Stéphane Taillat (auteur de l'excellent blog En vérité) mentionnait l'autre jour cette citation de Marcus Jones (à propose de Bismarck):
« dans un monde où les résultats restent indéterminés, une stratégie compétente ne consiste pas à fixer des objectifs de long terme et à structurer systématiquement des procédures pour les réaliser, mais plutôt dans une appréhension claire de ses propres principes et priorités associée à une approche flexible et créative afin de produire des gains cumulatifs sur le court terme ».
(in Marcus Jones, « Strategy as character : Bismarck and the Prusso-German Question 1862-1878 » in Williamson Murray, Richard Hart Sinnreich, James Lacey, The Shaping of Grand Strategy: Policy, Diplomacy and War, Cambridge: Cambridge University Press, 2011, p.108.)
Le même Stéphane ajoute cette citation de W Churchill : "Agissez comme si il était impossible d'échouer".

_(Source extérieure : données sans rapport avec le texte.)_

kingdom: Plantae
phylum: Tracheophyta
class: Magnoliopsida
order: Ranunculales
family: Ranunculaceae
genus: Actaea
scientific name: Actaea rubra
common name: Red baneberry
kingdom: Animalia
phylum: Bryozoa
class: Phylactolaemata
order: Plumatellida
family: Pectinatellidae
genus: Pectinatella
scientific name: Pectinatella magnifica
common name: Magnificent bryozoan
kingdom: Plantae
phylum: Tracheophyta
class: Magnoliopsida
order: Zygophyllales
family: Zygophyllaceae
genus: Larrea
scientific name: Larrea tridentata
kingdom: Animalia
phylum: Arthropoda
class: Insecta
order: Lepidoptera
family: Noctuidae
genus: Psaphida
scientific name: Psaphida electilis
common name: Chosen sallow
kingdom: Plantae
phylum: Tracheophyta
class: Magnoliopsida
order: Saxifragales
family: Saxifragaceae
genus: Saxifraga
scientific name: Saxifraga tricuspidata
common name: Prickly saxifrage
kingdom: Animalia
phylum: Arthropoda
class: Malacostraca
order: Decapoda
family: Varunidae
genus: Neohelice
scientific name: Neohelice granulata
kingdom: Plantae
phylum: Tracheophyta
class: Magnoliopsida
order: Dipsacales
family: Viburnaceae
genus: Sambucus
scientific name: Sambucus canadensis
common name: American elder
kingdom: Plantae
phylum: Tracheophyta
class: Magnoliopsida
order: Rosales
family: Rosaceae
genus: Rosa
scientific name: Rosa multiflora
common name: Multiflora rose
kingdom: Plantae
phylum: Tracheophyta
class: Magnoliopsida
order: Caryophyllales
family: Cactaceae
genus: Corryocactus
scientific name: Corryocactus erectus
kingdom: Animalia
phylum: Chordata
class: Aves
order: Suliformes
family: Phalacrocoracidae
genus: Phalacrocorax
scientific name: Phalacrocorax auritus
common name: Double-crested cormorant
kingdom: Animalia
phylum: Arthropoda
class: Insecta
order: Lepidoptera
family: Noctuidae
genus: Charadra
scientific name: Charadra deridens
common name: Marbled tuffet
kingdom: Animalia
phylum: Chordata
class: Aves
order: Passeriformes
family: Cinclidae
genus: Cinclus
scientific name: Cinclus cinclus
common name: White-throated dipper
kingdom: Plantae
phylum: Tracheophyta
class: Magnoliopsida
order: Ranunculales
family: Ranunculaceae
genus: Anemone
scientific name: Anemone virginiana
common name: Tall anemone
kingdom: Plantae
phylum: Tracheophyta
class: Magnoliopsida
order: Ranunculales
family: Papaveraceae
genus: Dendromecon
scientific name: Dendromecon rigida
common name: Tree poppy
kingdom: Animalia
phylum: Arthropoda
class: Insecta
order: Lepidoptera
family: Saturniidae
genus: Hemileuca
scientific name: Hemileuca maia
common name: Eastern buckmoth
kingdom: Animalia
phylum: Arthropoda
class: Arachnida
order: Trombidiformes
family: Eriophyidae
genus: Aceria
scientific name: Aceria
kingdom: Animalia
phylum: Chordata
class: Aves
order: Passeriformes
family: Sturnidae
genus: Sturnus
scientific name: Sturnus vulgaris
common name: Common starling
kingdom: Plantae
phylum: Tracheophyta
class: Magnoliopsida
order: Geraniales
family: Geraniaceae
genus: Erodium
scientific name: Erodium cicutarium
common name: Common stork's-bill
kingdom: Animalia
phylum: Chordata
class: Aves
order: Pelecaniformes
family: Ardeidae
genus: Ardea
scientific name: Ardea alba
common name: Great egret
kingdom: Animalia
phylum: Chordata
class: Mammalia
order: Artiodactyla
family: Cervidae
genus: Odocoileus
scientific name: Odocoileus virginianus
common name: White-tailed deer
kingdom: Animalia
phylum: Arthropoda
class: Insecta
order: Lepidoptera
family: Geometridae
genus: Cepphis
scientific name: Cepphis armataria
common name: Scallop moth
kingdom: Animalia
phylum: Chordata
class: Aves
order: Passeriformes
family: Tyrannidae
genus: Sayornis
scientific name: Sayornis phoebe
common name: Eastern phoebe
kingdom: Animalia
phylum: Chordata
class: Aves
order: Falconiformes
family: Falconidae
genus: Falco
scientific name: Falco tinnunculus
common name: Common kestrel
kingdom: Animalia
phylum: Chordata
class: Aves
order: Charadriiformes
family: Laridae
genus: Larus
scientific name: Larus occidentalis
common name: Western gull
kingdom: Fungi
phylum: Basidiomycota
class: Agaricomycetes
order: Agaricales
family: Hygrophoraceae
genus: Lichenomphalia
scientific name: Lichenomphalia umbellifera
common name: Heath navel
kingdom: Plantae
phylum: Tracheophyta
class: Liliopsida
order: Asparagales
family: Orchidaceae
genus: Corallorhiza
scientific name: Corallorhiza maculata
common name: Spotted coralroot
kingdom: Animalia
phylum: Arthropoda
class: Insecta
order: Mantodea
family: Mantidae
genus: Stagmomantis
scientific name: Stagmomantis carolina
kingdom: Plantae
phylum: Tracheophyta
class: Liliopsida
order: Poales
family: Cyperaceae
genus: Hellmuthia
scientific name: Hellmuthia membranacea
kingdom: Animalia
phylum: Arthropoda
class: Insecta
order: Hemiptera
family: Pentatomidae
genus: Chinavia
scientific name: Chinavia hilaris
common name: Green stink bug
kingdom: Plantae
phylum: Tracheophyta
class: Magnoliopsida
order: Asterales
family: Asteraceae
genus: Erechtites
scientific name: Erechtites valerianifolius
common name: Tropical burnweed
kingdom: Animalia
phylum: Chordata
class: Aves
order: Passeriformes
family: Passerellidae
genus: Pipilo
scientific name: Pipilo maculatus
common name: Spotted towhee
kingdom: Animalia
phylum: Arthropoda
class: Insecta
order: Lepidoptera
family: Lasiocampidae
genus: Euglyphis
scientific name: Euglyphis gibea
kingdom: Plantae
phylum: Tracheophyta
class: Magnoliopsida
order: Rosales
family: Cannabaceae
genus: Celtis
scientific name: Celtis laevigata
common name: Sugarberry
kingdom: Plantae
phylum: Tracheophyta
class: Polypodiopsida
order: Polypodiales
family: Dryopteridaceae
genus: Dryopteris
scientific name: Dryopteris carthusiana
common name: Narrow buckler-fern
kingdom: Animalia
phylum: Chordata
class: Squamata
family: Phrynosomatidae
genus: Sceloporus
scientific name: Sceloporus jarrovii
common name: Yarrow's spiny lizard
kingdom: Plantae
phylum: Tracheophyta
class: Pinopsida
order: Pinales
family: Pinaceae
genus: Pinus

Cela amène plusieurs commentaires :
- la stratégie est-elle toujours "de long terme" ? et d'ailleurs, qu'est-ce que ce "long-terme" ?
- M. Jones explique qu'en fait, il faut chercher à cumuler des gains de court terme : autrement dit, être opportuniste. Là résiderait la vraie stratégie : puisque je suis dans un environnement incertain, autant adopter la seule "stratégie" qui est de ne pas en avoir, et d'être uniquement réactif.
Mais Jones ajoute une précision : l'appréhension claire de ses propres principes et priorités. Cette restriction, en apparence petite, change beaucoup. Elle suggère deux choses :
- la "conscience" (et donc le retour sur soi, qui appartient, je pense, à la stratégie)
- mais aussi des "principes et priorités" qui permettent, au fond, de dépasser le court-termisme : la permanence suggérée par ces principes revient à réintroduire le long terme.
Dès lors, définir des principes et priorités constitue la vraie stratégie. On agit non pas en fonction d'un but, vers l'avant, mais à partir d'une cause, qui détermine de l'arrière. Cela change la façon de concevoir l'opportunisme.